■ Task instructions ■
When the line with "Are you Interested for a" appears below, start repeating lines exactly, and keep going through the line with "dedicated sales engineer"; add nothing outside that span.

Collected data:
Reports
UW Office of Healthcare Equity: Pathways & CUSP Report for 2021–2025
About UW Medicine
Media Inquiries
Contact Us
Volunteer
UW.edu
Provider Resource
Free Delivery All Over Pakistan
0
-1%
---
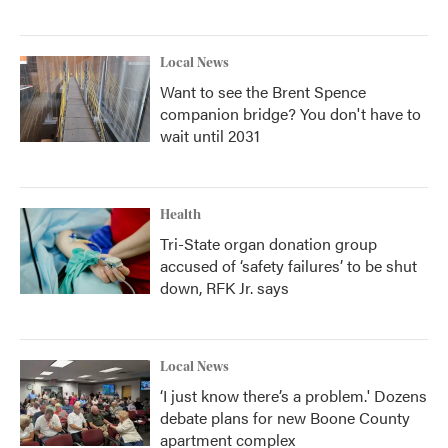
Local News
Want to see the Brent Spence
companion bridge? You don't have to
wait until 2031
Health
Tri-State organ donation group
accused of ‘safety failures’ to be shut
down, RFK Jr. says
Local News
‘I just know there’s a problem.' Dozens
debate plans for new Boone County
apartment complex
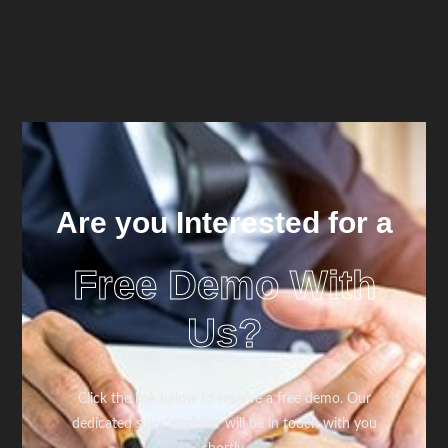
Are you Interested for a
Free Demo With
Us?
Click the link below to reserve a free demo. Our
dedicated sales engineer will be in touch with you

■ Answer ■
Are you Interested for a
Free Demo With
Us?
Click the link below to reserve a free demo. Our
dedicated sales engineer will be in touch with you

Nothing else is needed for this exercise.